The person who seems to have hatched it is Paul Rafanoharana, a dual Malagasy-French national, former French gendarme captain and currently a consultant to the Singapore-based Benchmark Advantage Group. This is the major shareholder in Madagascar Oil, which is developing the Tsimiroro onshore heavy oil field about 275 km west of the capital Antananarivo.
Local media report that police have recovered deleted email messages to Madagascar Oil executives on Rafanoharana’s computer. In them, he appeals to the company for at least €10-million to finance the coup. Justifying the insurrection, Rafanoharana wrote that Rajoelina’s government had sent Madagascar into a ‘hellish spiral,’ citing, among other missteps, the president’s advocacy of a local herbal beverage as a cure for Covid-19.
He tells Madagascar Oil that as payback for helping financially, the new government would clear the bureaucratic obstacles the company faced in getting its concessions cleared. Madagascar Oil has denied any involvement in the plans.
What do we make of this? Local website Madagate said it seemed implausible that Rafanoharana could have been so imprudent and amateurish as to solicit financing for a coup plot by email, which is so easy to detect.
A prominent local businessman who requested anonymity told ISS Today, ‘My first reaction was, “This can’t be serious.”’ He at first suspected that Rajoelina had invented the plot to get at his political enemies or distract the public from the hardships of Covid-19. But when the authorities began arresting senior military people, he started thinking there might be more to it.
A diplomat in Antananarivo who requested anonymity told ISS Today that the coup plot was not so implausible, given the military’s history of meddling in politics. Rajoelina himself came to power through a coup in 2009 when he ousted president Marc Ravalomanana with the military’s help.
After standing down under regional pressure, Rajoelina returned to office by beating his arch-enemy Ravalomanana in the 2018 elections, which Ravalomanana insisted were rigged. The diplomat said politics remained unstable, aggravated by rumours of an imminent cabinet reshuffle.
And Malagasy politics have also been of considerable interest to many foreign powers. The diplomat noted that these include France, the United States, Russia, and China, partly because of its strategic location in the Indian Ocean.
Back in 2009, Ravalomanana accused France of backing Rajoelina. After the 2018 elections the BBC reported that Russia had offered financial support to the election campaigns of at least six presidential candidates, including Rajoelina.

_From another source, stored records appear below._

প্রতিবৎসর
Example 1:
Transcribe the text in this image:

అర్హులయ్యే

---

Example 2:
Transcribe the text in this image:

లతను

The fact that Rafanoharana and another former French soldier and dual French-Malagasy national – Philippe Francois – were arrested in the latest incident has raised some speculative eyebrows.

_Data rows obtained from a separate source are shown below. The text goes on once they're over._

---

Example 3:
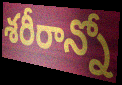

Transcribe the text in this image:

శరీరాన్నో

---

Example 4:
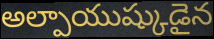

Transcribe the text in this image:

అల్పాయుష్కుడైన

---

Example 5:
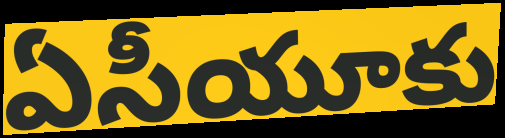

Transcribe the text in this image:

ఏసీయూకు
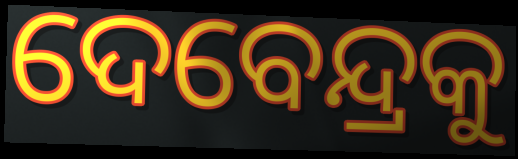
ଦେବେନ୍ଦ୍ରକୁ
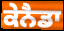
ਕੇਨੈਡਾ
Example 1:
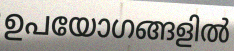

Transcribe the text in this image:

ഉപയോഗങ്ങളിൽ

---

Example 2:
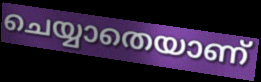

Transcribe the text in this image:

ചെയ്യാതെയാണ്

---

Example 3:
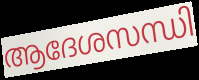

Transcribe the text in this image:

ആദേശസന്ധി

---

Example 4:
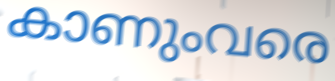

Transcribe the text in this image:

കാണുംവരെ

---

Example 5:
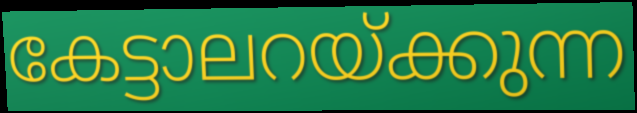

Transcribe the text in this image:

കേട്ടാലറയ്ക്കുന്ന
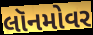
લૉનમોવર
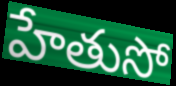
హేతుసో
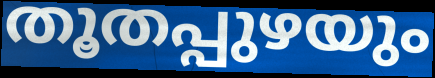
തൂതപ്പുഴയും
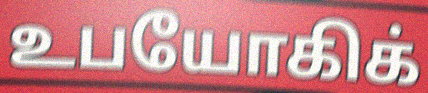
உபயோகிக்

But the diplomat believes that local circumstances would be enough to explain a coup attempt if indeed there was one. Madagascar has muddled along under generally poor governance since 2018. This has aggravated the effects of locust plagues, cyclones and another drought in the south which is threatening famine there. The Covid-19 pandemic and its lockdowns have also hit the country hard, he said.
According to the World Food Programme, chronic malnutrition afflicts almost half of all children under five – the world’s 10th highest rate. In recent decades the country has experienced a stagnation in per capita income and a rise in absolute poverty, it says.
‘The Grand Sud region has been struck by back-to-back droughts during the 2019/2020 and 2020/2021 rainy seasons. This has had a disastrous impact on agriculture and forced people to resort to desperate survival measures, such as eating locusts, raw red cactus fruits or wild leaves,’ it says.
The food security analysis conducted in April revealed that 1.14-million people in the region need urgent assistance and 14 000 of these are critically food insecure. And the situation could worsen from October to December this year, raising the number of people needing help to 1.31-million, the World Food Programme says.
‘Political instability undermines government institutional capacity, economic growth and development efforts. It also reduces people’s access to basic services and their ability to prevent and recover from frequent shocks such as climate-related disasters.’
Even so, a coup would hardly be the answer to the country’s ills. ‘It’s not good for Madagascar’s image … the island has been burdened with a negative image over decades with constant political instability, coups etc.,’ said former South African ambassador to Madagascar Gert Grobler.
Madagascar clearly needs to change its tired plot. Its still shaky political foundations must be consolidated so that the country’s massive socio-economic problems can be tackled with purpose and vigour.